Deep inside the cells of the human brain, a war of waste is quietly escalating in people with Parkinson's disease — and Jialiu Zeng may have found a way to tip the battle in favor of health. Lysosomes, the cell's recycling centers, are losing their acidic punch, allowing toxic proteins to pile up like uncollected garbage. Now, research from Zeng, an assistant professor of biomedical and chemical engineering, shows that impossibly small nanoparticles could restore these cellular cleanup crews and slow disease progression at its source.
This matters because Parkinson's is a relentless thief of movement and dignity. When lysosomes fail to maintain their acidic environment — something like the stomach acid that breaks down food — they can no longer clear damaged proteins and cellular waste. That buildup triggers a domino effect: neurons die, movement deteriorates, and the disease advances. Most current treatments address symptoms after damage has already occurred. Zeng's approach is fundamentally different. Rather than mopping up after the spill, her acidic nanoparticles restore the cell's own ability to clean house.
The strategy sounds deceptively simple but represents a genuine breakthrough in how scientists think about neurodegenerative disease. The nanoparticles are spherical structures no larger than 10 to the minus ninth power — tinier than a cell itself, formed from long, flexible polymer chains that tangle together like yarn. Because of their size, cells absorb them readily. Once inside, the nanoparticles break apart and release acid, re-establishing the acidic environment lysosomes need to function. In both cell and animal models of Parkinson's disease, this approach reduced toxic protein aggregation, the hallmark of the condition, and protected the brain cells responsible for movement that are progressively lost during the disease.
The research, published in April in Advanced Healthcare Materials, emerged from collaboration between Zeng's lab in the College of Engineering and Computer Science and assistant professor Chih Hung Lo's lab in the Department of Biology. Both labs are part of the university's interdisciplinary neuroscience program and share a focus on understanding diseases including Alzheimer's, Parkinson's, and multiple sclerosis. Zeng describes the work with characteristic precision: "Rather than simply trying to block damage after it occurs, this approach aims to restore the cell's own ability to clear toxic material and maintain homeostasis."

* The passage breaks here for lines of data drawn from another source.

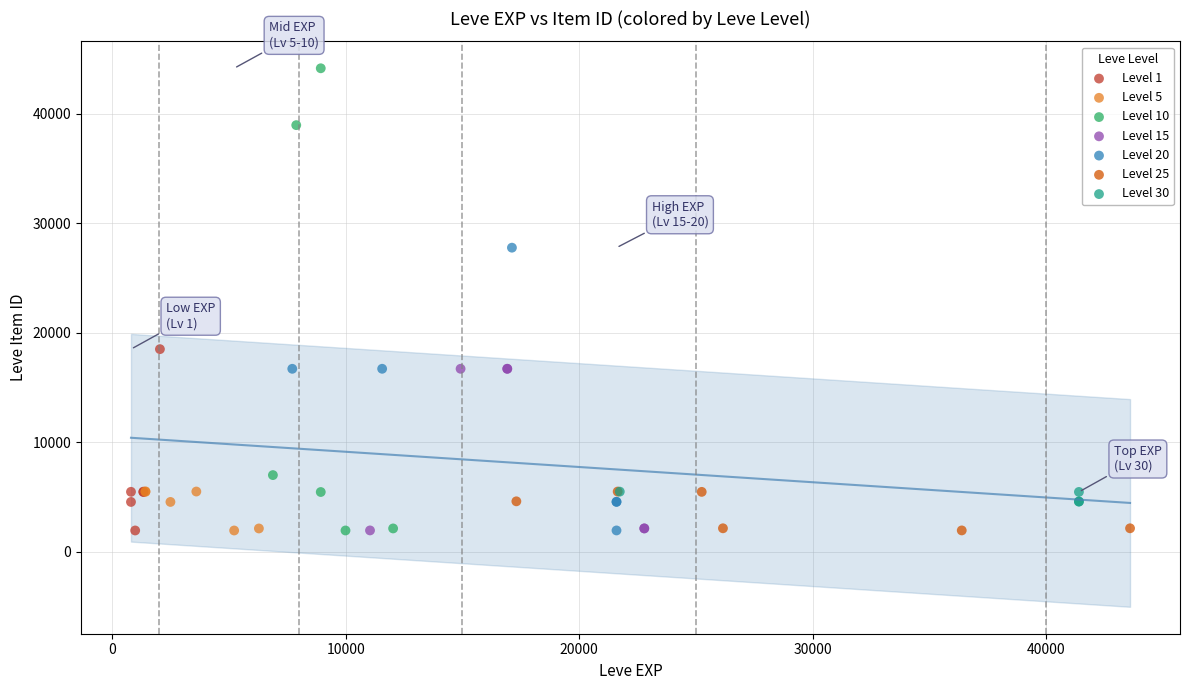

Which series has the largest Y range (max minus min)?

Level 10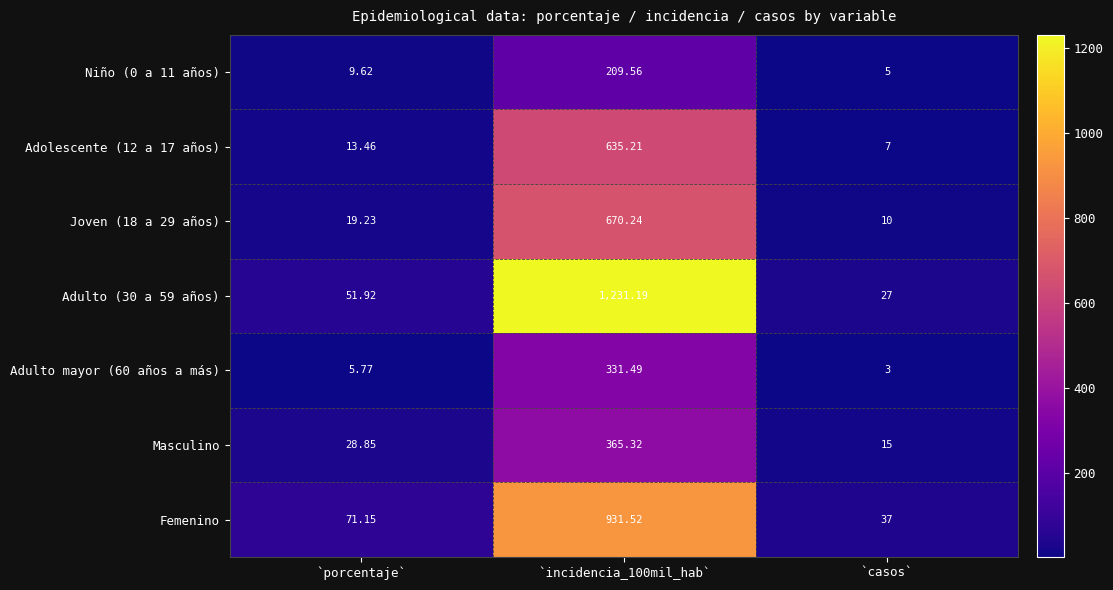

Which category has the lowest value in the Joven (18 a 29 años) series?

`casos`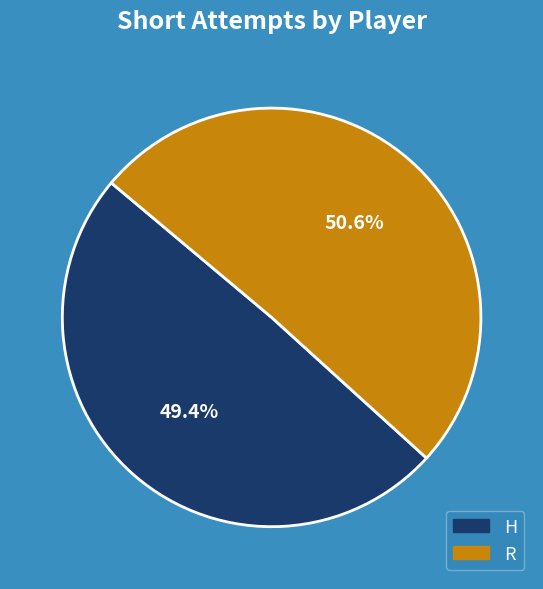

How much of the chart is everything except H?

50.6%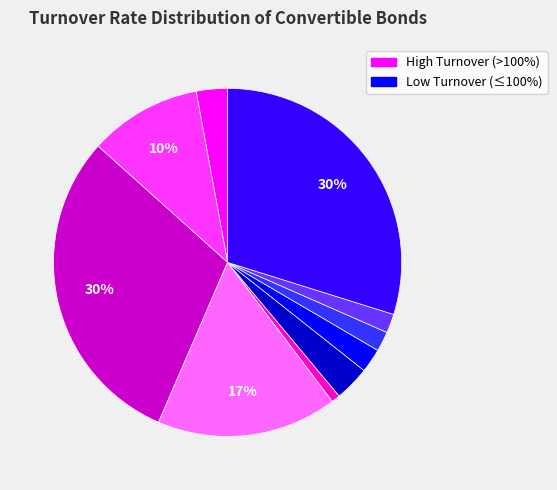

Is there a majority slice in this chart?

No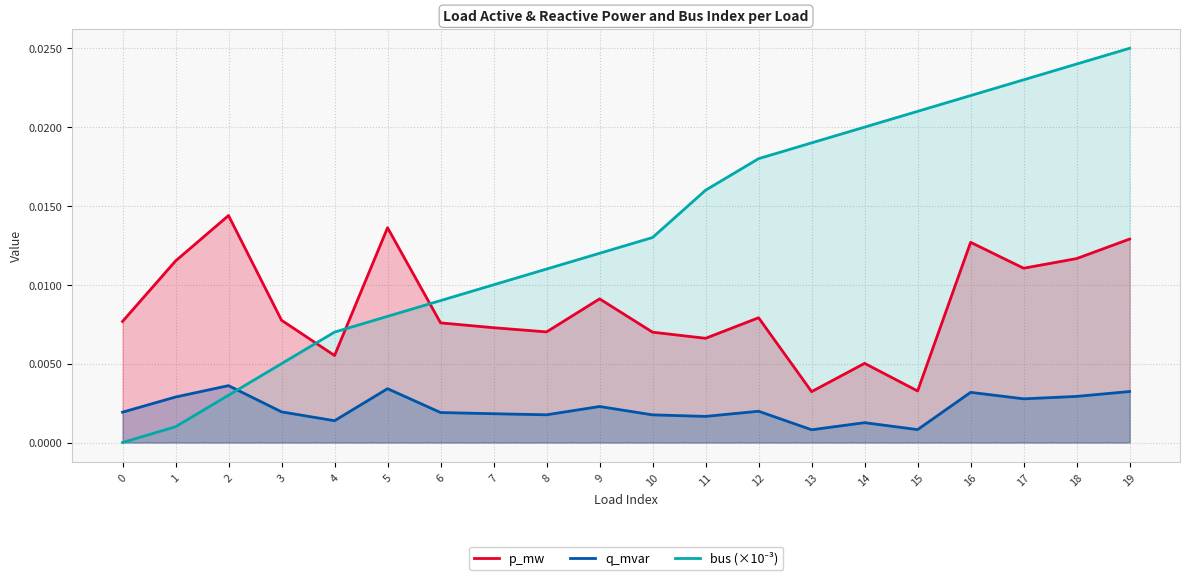

How many interior local valleys does the q_mvar series have?

6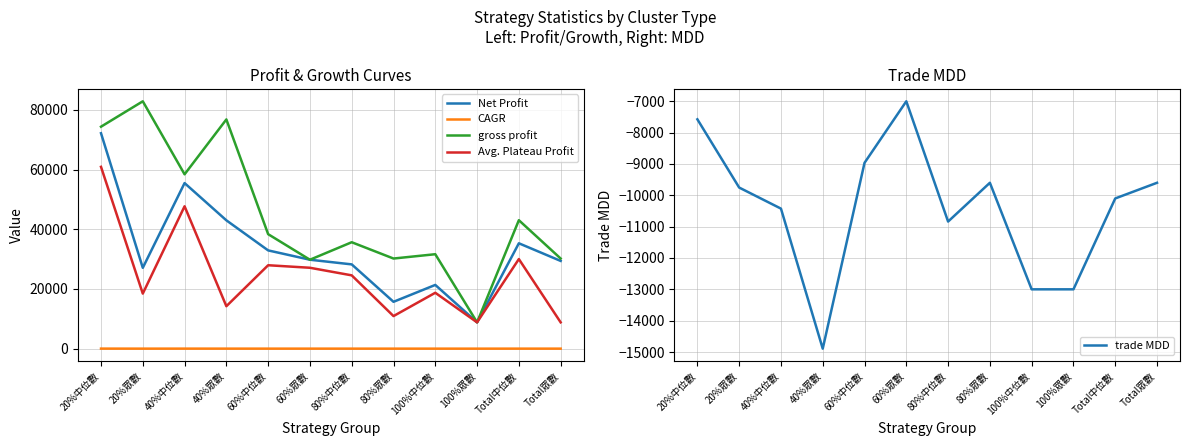

What is the lowest value of the CAGR series?

2.1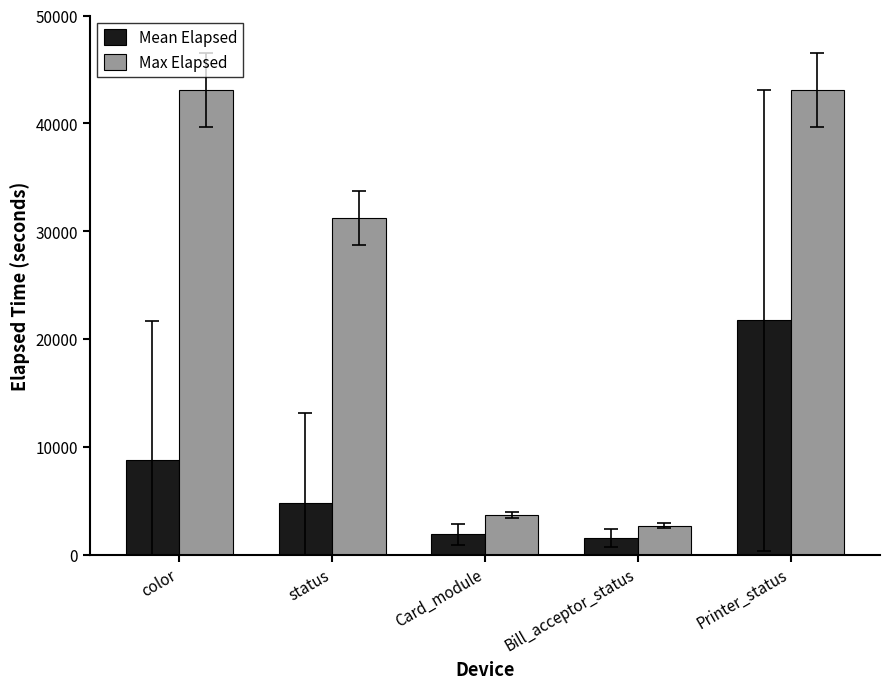

What is the label of the 2nd bar from the left?

status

What makes this research particularly promising is its potential reach beyond Parkinson's. Zeng is already testing the nanoparticle strategy across multiple disease areas, including metabolic disorders. Her work suggests that lysosomal dysfunction may serve as an early warning sign of disease, a pattern that appears across Parkinson's, obesity, and diabetes. This insight has launched a parallel effort: Zeng and Lo are now developing biomarkers to detect changes in lysosomal pH at early stages, potentially allowing doctors to intervene before irreversible damage accumulates.
The challenge ahead is formidable but navigable. The blood-brain barrier, the brain's protective security system, makes it difficult for nanoparticles to reach their target. Zeng's next steps focus on engineering better delivery mechanisms to cross this barrier. If successful, the implications are profound — a treatment that addresses disease at its cellular root, that could be adapted to multiple conditions, and that restores the body's own healing systems rather than simply masking symptoms. For people living with Parkinson's and the neurodegenerative diseases that follow similar pathways, that distinction could mean everything.